I find the relationship between Dylan and Ginsberg touching and inspiring.
Dylan said that Al Aranowitz introduced him to Ginsberg and his boyfriend Peter Orlovsky above a bookstore on 8th Street in the fall of '64 or '65
In the mid sixties Dylan liked to claim he was rewriting a movie that Ginsberg was writing. It was a horror cowboy movie in which Dylan would play his own mother. Later on he would say that he did write a little of it.
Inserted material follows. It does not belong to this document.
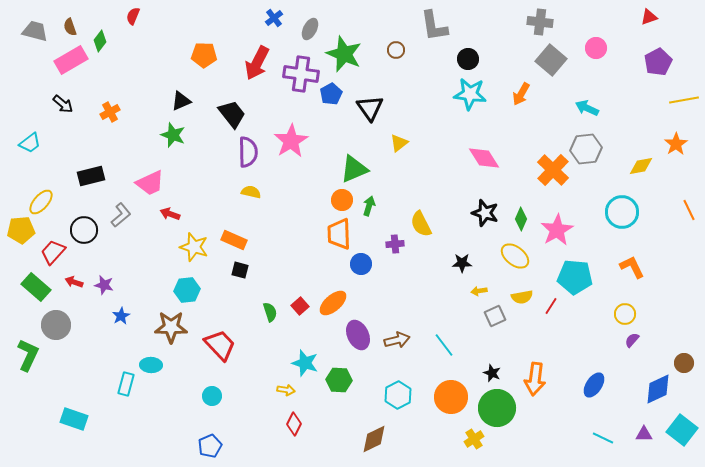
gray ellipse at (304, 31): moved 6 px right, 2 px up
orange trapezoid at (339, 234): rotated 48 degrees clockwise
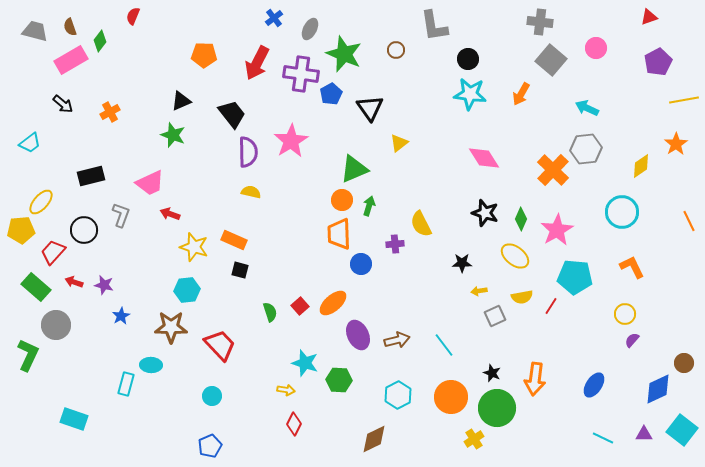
yellow diamond at (641, 166): rotated 25 degrees counterclockwise
orange line at (689, 210): moved 11 px down
gray L-shape at (121, 215): rotated 30 degrees counterclockwise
Dylan listed Ginsberg amongst his favourite poets, along with WC Fields, Charlie Rich, Smokey Robinson and the trapeze family from the circus. (In actual fact a pretty good summation of Dylan's aesthetic.)
telltale wrote:
In the thread on Visions of Johanna, the influence of Ginsberg's great recasting of the Mourner's Kaddish upon that song has been highlighted by rimbaud. Certainly the influence of Kaddish on Sad Eyed Lady is aglow & apparent :
with your eyes of Russia/with your eyes of no money ... with your eyes of your failure at the piano/with your eyes of your relatives in California/with your eyes of Ma Rainey dying in an ambulance/with your eyes of Czechoslovakia attacked by robots
into
with your mercury mouth in the missionary times/and your eyes like smoke and your prayers like rhymes ... with your childhood flames on your midnight rug/and your Spanish manners and your mother's drugs ... with your saintlike face/and your ghostlike soul
where rhythmic biographical cataloguing is used to commemorate a life -
but in Sad Eyed Lady's case it commemorates a life that's still being lived.
In fact, Sad Eyed Lady, for all its lyrical memoralising, for all its elegiac feel, is an anti-Kaddish.
I think Dylan may have been inspired by Ginsberg's poem about mortality into a direct and appropriately imaginative response : a prayer to immortality - Oh, who among them do they think could bury you? Who among them do they think could carry you? Oh, who among them do you think could destroy you?